Artikel 1.Voor de toepassing van dit besluit wordt verstaan onder : 1° landbouwer : een natuurlijke persoon of rechtspersoon of de groepering van natuurlijke personen of van rechtspersonen of van beide, die een landbouwactiviteit als vermeld in artikel 2, c), van Verordening (EG) nr.1782/2003 uitoefent en op zijn landbouwbedrijf runderen houdt; 2° rundveeproductie-eenheid : het geheel van functioneel samenhangende middelen, door de landbouwer uitgebaat voor de productie van rundvlees, omvattend voor zijn exclusieve gebruik de runderen, de veestallen voor de runderen, de gronden voor de productie van voedergewassen en de voedervoorraden of voor de productie van melk, omvattend voor zijn exclusieve gebruik de melkveestal, de gronden die voor de melkproductie gebruikt worden, de melkinstallatie, de melkkoeien, de voedervoorraden en de melkkoeltank of de melkkruiken;3° rundveebedrijf : het geheel van de rundveeproductie-eenheden die op een autonome wijze worden beheerd door dezelfde landbouwer;4° autonoom beheer : een rundveebedrijf zo beheren dat elke verwarring op het vlak van beheer, uitvoering van landbouwactiviteiten, productiemiddelen of het gebruik ervan, tussen twee of meer landbouwers is uitgesloten;5° slachthuis : een inrichting voor het slachten van dieren die erkend is overeenkomstig het koninklijk besluit van 30 december 1992 betreffende de erkenning en de inrichtingsvoorwaarden van de slachthuizen en andere inrichtingen;6° de minister : de Vlaamse minister, bevoegd voor het landbouwbeleid en de zeevisserij.

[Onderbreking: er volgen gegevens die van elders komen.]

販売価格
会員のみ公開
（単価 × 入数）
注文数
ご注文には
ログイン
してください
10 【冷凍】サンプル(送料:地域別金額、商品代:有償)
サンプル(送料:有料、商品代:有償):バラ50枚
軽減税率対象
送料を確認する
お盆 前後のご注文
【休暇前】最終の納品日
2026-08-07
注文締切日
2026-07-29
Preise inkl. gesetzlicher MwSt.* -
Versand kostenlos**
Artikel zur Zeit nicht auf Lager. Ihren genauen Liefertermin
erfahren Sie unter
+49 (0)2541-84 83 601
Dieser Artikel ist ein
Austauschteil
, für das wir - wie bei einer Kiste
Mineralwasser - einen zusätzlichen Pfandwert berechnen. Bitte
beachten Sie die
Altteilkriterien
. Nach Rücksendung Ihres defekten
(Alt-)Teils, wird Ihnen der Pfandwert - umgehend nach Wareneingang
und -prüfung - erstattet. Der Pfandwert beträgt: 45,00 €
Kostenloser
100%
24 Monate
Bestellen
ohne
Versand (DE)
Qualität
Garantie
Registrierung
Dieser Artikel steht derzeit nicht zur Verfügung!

HOOFDSTUK II. - Zoogkoeienpremie

Art. 2.Overeenkomstig de bepalingen van Verordening (EG) nr. 1782/2003, nr. 796/2004 en nr. 1973/2004 wordt aan de landbouwers een zoogkoeienpremie toegekend.

Het percentage, vermeld in artikel 68, tweede lid, punt a), i), van Verordening (EG) nr. 1782/2003, bedraagt 100%.

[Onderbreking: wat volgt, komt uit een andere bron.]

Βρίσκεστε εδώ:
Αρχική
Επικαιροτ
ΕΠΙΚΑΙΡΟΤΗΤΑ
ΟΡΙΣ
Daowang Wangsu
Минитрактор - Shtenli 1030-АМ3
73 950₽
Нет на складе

De som van de premies, vermeld in het tweede lid, mag voor dezelfde premiecampagne het betreffende regionale maximum niet overschrijden.

Als dat vereist is, wordt hiervoor een proportionele reductie van het premiebedrag toegepast.

Met toepassing van artikel 125, vijfde lid, van Verordening (EG) nr. 1782/2003 en met behoud van de toepassing van de bepalingen van artikel 10 van de genoemde verordening, wordt een aanvullende premie van 50 euro toegekend aan de landbouwers, bepaald in het eerste lid, onder dezelfde voorwaarden als die van kracht zijn voor de zoogkoeienpremie, als voldaan is aan artikel 104, derde lid, van Verordening (EG) nr. 1973/2004.

De som van de premies, vermeld in het vierde lid, mag voor dezelfde premiecampagne het betreffende regionale maximum niet overschrijden.

Als dat vereist is, wordt hiervoor een proportionele reductie van het premiebedrag toegepast.

De regionale maxima, vermeld in het derde en in het vijfde lid, worden vastgesteld overeenkomstig de bepalingen van het samenwerkingsakkoord van 30 maart 2004 tussen het Vlaamse Gewest, het Waalse Gewest, het Brussels Hoofdstedelijk Gewest met betrekking tot de uitoefening van de geregionaliseerde bevoegdheden op het gebied van Landbouw en Visserij.

Art. 3.De minister bepaalt de nadere regels voor het aanvragen en de toekenning van de zoogkoeienpremie.

Met toepassing van artikel 125, tweede lid, van Verordening (EG) nr. 1782/2003 kan de minister besluiten de beperking tot 120.000 kg van de totale individuele referentiehoeveelheid te wijzigen of niet toe te passen.

Art. 4.Het aantal aan de landbouwer toegewezen premierechten als vermeld in artikel 126 van Verordening (EG) nr. 1782/2003, is het aantal dat hem op 1 januari 2000 werd toegewezen.

De minister bepaalt de categorieën van landbouwers die premierechten kunnen verkrijgen uit de regionale reserve.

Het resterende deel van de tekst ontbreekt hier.